Instruction:
Give the data below, from the line containing "genus: Rubus" through the line containing "order: Sapindales" with both of those lines included, as a JSON list of strings. Use one string per line and skip blank lines.
>> start
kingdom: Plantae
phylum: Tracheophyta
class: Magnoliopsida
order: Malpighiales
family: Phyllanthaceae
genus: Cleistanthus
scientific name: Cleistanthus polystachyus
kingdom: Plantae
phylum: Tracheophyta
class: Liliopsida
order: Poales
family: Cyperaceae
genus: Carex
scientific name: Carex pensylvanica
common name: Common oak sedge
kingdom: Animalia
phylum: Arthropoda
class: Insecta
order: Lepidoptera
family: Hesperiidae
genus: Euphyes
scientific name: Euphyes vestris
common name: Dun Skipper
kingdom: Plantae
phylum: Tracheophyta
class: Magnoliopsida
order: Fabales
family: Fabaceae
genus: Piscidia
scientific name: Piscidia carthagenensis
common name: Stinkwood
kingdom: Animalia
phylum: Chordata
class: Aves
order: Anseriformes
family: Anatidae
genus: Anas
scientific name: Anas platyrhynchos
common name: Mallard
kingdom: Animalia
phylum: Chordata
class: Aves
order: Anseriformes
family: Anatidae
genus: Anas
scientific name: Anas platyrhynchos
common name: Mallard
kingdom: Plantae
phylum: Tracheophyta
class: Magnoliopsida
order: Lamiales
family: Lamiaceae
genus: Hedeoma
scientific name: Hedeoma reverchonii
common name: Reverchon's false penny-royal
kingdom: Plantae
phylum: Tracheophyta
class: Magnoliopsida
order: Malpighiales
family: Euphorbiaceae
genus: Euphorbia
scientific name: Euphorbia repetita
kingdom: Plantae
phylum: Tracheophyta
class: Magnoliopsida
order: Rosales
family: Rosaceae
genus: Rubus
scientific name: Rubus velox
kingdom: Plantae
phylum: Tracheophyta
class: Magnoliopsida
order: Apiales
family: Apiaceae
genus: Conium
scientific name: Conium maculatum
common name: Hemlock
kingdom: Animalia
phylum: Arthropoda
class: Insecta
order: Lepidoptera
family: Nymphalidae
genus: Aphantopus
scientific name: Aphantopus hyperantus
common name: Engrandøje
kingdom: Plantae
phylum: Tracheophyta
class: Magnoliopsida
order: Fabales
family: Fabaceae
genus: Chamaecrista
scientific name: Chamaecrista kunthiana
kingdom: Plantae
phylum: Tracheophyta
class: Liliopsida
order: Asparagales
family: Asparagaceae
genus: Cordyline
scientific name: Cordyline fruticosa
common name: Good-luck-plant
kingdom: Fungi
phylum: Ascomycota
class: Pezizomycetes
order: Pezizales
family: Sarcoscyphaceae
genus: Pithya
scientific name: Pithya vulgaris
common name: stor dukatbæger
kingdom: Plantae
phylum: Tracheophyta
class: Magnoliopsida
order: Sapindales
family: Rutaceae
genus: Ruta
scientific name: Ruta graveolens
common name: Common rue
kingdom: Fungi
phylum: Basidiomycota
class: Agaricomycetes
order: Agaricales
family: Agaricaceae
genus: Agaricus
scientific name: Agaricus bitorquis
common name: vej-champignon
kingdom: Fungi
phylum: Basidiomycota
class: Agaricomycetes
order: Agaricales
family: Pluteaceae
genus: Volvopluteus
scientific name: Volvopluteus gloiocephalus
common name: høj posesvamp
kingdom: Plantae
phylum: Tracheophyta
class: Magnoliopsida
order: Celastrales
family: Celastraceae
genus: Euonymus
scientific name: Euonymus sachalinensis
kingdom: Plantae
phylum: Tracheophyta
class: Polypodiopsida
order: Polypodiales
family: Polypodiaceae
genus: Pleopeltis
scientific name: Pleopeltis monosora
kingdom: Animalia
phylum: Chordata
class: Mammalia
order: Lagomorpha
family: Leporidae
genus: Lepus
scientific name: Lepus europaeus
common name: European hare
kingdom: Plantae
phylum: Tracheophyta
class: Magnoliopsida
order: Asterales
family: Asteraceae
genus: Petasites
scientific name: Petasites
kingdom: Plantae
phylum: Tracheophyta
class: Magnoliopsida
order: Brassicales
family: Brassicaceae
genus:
>> end
Output for this task:
[
  "genus: Rubus",
  "scientific name: Rubus velox",
  "kingdom: Plantae",
  "phylum: Tracheophyta",
  "class: Magnoliopsida",
  "order: Apiales",
  "family: Apiaceae",
  "genus: Conium",
  "scientific name: Conium maculatum",
  "common name: Hemlock",
  "kingdom: Animalia",
  "phylum: Arthropoda",
  "class: Insecta",
  "order: Lepidoptera",
  "family: Nymphalidae",
  "genus: Aphantopus",
  "scientific name: Aphantopus hyperantus",
  "common name: Engrandøje",
  "kingdom: Plantae",
  "phylum: Tracheophyta",
  "class: Magnoliopsida",
  "order: Fabales",
  "family: Fabaceae",
  "genus: Chamaecrista",
  "scientific name: Chamaecrista kunthiana",
  "kingdom: Plantae",
  "phylum: Tracheophyta",
  "class: Liliopsida",
  "order: Asparagales",
  "family: Asparagaceae",
  "genus: Cordyline",
  "scientific name: Cordyline fruticosa",
  "common name: Good-luck-plant",
  "kingdom: Fungi",
  "phylum: Ascomycota",
  "class: Pezizomycetes",
  "order: Pezizales",
  "family: Sarcoscyphaceae",
  "genus: Pithya",
  "scientific name: Pithya vulgaris",
  "common name: stor dukatbæger",
  "kingdom: Plantae",
  "phylum: Tracheophyta",
  "class: Magnoliopsida",
  "order: Sapindales"
]